Anders Petersen : Archive et marge

Titre : Anders Petersen
Auteur : Christian Caujolle
Editions : Actes Sud – Photo poche
Date de parution : Mars 2024
Genre : Arts, Photographies

Il voulait être journaliste ou peintre. Finalement, il sera un peu des deux. La photographie d’Anders Petersen est informative. Elle détrousse la réalité et expose son butin avec franchise. Et pourtant elle est aussi vaporeuse, comme estompée par les choix de l’artiste. Deux évènements datent la genèse de son travail. D’abord, il a dix-huit ans et il tombe amoureux de la contre-culture hambourgeoise. Puis, il y a cette photographie du cimetière Montparnasse en hiver. Des traces de pas se détachent de la neige comme si le photographe qui avait voulu surprendre les macchabées dans leur fugue, était arrivé trop tard. Quelques années plus tard, Petersen publie ses clichés du café Lehmitz, marquant le début de sa carrière.

Le café Lehmitz est un bar emblématique du quartier rouge de Hambourg, où se massent les marginaux de la ville.
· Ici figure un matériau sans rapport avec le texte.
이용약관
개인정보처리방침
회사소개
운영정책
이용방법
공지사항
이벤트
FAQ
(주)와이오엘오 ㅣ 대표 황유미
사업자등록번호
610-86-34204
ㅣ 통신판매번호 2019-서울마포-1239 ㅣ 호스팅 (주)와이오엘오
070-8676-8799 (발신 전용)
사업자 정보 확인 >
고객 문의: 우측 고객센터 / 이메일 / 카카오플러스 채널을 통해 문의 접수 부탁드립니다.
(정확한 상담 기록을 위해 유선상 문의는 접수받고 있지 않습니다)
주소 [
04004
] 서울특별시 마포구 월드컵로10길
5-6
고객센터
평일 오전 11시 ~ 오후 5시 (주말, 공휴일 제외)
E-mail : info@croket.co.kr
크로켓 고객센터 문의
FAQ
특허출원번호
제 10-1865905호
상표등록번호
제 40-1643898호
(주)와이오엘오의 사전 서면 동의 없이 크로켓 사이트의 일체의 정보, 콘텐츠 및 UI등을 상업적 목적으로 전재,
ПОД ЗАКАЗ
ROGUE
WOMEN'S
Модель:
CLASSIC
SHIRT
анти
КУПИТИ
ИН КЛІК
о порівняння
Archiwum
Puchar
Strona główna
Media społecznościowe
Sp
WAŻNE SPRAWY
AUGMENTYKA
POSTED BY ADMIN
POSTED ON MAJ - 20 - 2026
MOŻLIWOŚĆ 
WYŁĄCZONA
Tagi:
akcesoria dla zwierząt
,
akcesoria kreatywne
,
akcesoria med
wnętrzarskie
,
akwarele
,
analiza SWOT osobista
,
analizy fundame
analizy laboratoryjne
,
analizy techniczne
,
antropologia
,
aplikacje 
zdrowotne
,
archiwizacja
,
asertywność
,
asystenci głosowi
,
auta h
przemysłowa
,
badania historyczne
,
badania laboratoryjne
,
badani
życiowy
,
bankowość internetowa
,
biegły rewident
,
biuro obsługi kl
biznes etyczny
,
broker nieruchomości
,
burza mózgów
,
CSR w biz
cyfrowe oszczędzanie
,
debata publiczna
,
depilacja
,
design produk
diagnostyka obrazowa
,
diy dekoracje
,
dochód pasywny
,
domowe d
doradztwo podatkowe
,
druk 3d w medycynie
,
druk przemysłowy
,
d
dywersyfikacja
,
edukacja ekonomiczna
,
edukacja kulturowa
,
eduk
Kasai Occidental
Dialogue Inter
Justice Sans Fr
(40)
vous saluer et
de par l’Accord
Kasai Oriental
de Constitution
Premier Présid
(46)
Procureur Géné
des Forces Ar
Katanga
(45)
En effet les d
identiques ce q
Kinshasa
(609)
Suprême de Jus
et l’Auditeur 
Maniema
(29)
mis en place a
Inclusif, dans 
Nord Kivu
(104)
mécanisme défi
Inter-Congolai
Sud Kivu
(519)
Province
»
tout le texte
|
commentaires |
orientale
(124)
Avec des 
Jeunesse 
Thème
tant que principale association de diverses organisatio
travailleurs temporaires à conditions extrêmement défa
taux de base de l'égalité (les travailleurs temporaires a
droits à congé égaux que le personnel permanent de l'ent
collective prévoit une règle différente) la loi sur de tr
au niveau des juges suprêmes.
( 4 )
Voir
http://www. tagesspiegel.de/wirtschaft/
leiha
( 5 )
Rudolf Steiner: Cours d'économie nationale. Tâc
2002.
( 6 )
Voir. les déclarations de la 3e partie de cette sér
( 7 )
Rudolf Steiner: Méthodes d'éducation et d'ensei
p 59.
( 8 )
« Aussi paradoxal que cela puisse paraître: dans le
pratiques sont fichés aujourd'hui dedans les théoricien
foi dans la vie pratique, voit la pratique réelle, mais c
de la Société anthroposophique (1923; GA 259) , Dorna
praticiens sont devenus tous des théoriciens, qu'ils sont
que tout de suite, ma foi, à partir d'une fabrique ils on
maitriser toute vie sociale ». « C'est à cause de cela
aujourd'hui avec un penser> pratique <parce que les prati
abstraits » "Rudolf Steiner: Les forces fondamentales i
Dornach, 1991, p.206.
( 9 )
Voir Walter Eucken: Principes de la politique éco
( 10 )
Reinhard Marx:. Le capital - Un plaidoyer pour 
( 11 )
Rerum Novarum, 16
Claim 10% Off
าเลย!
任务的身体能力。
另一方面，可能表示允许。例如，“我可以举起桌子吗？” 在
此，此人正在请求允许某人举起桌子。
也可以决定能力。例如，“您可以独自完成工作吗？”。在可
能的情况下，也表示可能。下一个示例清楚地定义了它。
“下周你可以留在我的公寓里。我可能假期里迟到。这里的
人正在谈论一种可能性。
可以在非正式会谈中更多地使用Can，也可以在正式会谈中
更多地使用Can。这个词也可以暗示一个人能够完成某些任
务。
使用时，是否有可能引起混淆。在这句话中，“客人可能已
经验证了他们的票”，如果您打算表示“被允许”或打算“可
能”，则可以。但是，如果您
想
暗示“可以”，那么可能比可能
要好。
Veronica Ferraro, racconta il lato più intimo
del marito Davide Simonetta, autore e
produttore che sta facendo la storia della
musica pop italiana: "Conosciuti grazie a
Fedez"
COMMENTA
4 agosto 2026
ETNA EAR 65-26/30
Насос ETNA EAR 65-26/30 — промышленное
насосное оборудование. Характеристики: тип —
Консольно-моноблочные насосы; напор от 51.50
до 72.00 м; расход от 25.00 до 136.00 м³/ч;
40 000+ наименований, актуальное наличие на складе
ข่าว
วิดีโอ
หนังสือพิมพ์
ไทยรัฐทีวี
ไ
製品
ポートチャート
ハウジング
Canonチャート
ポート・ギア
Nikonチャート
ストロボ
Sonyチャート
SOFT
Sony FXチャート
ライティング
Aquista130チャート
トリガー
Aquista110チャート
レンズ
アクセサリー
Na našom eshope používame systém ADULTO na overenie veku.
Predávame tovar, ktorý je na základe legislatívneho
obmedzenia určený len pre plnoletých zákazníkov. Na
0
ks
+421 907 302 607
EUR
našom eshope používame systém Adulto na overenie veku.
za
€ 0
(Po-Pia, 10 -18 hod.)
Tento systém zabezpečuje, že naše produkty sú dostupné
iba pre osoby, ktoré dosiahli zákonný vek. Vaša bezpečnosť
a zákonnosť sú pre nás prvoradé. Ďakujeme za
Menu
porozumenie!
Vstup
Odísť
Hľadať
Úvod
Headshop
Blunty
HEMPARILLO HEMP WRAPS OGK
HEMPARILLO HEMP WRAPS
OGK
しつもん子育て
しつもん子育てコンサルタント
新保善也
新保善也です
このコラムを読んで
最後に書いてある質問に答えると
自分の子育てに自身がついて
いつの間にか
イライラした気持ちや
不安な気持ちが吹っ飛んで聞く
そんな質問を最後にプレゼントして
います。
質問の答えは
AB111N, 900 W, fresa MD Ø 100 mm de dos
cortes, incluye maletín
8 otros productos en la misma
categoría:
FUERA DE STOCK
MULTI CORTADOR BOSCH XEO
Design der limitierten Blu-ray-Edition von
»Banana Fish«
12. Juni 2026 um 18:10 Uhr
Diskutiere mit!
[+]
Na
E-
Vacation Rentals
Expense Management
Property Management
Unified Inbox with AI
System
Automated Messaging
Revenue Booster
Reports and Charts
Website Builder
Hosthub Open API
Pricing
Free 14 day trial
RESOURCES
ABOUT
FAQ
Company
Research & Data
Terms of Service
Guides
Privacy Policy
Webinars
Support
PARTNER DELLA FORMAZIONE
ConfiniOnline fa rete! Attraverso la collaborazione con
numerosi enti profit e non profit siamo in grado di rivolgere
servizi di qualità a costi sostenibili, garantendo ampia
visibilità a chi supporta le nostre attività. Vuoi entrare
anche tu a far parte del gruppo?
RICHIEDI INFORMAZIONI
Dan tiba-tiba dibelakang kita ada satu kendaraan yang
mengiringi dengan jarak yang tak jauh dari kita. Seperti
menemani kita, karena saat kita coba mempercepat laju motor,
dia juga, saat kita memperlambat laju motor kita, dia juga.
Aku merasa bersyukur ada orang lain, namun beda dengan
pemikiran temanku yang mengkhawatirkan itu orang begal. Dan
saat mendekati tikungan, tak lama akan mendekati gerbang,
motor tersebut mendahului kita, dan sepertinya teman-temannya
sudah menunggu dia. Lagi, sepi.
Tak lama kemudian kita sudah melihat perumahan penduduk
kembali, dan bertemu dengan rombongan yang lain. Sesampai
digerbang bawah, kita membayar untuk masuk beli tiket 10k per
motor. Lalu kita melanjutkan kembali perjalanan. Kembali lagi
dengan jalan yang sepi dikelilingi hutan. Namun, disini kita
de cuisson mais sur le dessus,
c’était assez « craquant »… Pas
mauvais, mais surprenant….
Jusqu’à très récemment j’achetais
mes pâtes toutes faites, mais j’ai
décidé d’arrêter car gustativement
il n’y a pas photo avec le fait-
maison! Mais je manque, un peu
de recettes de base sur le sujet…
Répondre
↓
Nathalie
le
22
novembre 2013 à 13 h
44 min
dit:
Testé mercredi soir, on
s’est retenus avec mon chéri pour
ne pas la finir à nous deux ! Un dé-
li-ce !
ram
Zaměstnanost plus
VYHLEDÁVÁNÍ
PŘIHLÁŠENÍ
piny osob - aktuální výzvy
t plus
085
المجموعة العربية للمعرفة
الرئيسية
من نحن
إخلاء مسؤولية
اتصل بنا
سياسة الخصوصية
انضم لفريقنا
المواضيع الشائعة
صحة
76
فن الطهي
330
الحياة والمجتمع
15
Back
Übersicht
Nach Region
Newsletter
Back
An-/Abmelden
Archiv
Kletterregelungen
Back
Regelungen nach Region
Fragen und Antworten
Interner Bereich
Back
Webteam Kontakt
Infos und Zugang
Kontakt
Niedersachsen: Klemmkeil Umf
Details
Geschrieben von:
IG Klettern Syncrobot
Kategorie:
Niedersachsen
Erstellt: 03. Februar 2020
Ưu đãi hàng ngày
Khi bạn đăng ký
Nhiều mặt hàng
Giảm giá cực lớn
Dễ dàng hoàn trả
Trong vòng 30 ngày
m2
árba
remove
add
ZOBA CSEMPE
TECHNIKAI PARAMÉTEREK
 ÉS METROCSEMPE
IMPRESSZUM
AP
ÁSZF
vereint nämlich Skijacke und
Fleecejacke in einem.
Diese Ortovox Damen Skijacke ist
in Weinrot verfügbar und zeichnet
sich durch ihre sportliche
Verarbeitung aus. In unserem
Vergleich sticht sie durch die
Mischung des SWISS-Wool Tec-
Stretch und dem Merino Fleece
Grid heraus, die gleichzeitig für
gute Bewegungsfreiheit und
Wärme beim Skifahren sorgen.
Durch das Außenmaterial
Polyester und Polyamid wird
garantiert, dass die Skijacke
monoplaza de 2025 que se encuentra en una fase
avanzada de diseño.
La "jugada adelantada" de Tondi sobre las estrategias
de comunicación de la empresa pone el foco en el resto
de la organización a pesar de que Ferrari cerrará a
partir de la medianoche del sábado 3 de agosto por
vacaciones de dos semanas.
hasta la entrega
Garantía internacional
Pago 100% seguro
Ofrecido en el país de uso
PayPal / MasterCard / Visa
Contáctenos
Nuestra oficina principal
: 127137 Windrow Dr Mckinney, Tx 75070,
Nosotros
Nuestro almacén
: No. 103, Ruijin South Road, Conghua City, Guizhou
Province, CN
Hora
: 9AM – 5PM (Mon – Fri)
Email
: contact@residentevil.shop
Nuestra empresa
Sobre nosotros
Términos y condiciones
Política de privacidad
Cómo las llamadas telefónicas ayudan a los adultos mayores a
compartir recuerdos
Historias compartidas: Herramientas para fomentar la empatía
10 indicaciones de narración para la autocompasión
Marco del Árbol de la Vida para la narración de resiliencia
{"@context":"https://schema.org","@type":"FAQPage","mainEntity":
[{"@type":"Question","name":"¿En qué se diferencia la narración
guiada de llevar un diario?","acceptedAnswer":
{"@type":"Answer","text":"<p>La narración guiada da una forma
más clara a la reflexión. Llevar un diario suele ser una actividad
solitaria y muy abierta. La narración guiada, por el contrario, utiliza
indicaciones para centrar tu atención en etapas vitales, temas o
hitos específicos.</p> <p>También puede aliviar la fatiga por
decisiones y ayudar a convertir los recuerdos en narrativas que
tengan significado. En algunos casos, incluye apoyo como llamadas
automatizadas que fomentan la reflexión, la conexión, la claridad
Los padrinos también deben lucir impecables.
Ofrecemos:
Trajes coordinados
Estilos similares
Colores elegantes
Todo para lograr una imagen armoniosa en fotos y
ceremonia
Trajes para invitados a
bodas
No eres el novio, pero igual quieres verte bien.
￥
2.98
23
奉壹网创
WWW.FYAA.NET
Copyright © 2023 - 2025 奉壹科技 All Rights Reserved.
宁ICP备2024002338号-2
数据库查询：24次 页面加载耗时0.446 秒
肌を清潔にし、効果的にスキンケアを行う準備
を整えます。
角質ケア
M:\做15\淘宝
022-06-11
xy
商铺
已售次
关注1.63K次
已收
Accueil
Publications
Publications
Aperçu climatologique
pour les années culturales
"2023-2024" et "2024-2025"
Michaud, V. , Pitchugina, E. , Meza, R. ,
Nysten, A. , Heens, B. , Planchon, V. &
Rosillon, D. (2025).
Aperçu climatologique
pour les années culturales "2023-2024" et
Prostituées. Paumés. Proxénètes. Et vieux loup de mer. Contre quelques heures de gardiennage, Petersen y obtient le gîte. Il a désormais tout le loisir de se donner à son art. Il capture l’espace sous toutes ses coutures. Naît chez lui l’amour du huis clos et ce besoin de s’emparer d’un lieu jusqu’à l’épuisement. De vivre son sujet. « Pour que la photo soit bonne, il faut toujours avoir un pied dedans et un pied dehors. Mon problème c’est que je finis toujours avec les deux pieds dedans ! » déclarait, à l’époque, Petersen. Dans l’hommage que lui rend Photo Poche, on retrouve certains de ses clichés pris dans les effluves alcoolisées du bar. Deux hommes, torse-nu, se déclarent la guerre sous les encouragements d’un public ivre. Un coquin en veston de cuir fait passer sa main sous le lourd jupon d’une femme dont on découvre le porte-jarretelle.

Le portrait de ces laissés-pour-compte rencontre celui d’autres franges marginalisées de la population. Dans cette compilation, on voyage du café Lehmitz à la prison d’Österaker, en passant par les maisons de repos et hôpitaux psychiatriques. Des clichés dérobés en ville, pris dans le but de tenir une sorte de city diary, viennent compléter cette fresque impétueuse. Même si c’est la marque de fabrique de la collection, on regrette le désordre avec lequel s’organise la mise en page. Le manque de chronologie fait perdre au travail de Petersen ses qualités immersives. On saute d’un endroit à un autre, pour finalement revenir au premier. Les clichés sélectionnés sont aussi envoûtants que dérangeants. Mais le manque de commentaire en rend certains lugubres, voir éthiquement problématiques. Est-ce un viol auquel on assiste, alors qu’on se retrouve, dans un angle de vue étrange, face à un corps de femme à moitié nu, tordu entre les mains de policiers ? De son travail, ou du moins de la représentation qu’en donne Photo Poche, on retiendra certes de la violence. Mais surtout de l’humanité. Une sensualité mélancolique. Et quelque chose d’absent, presque fantomatique.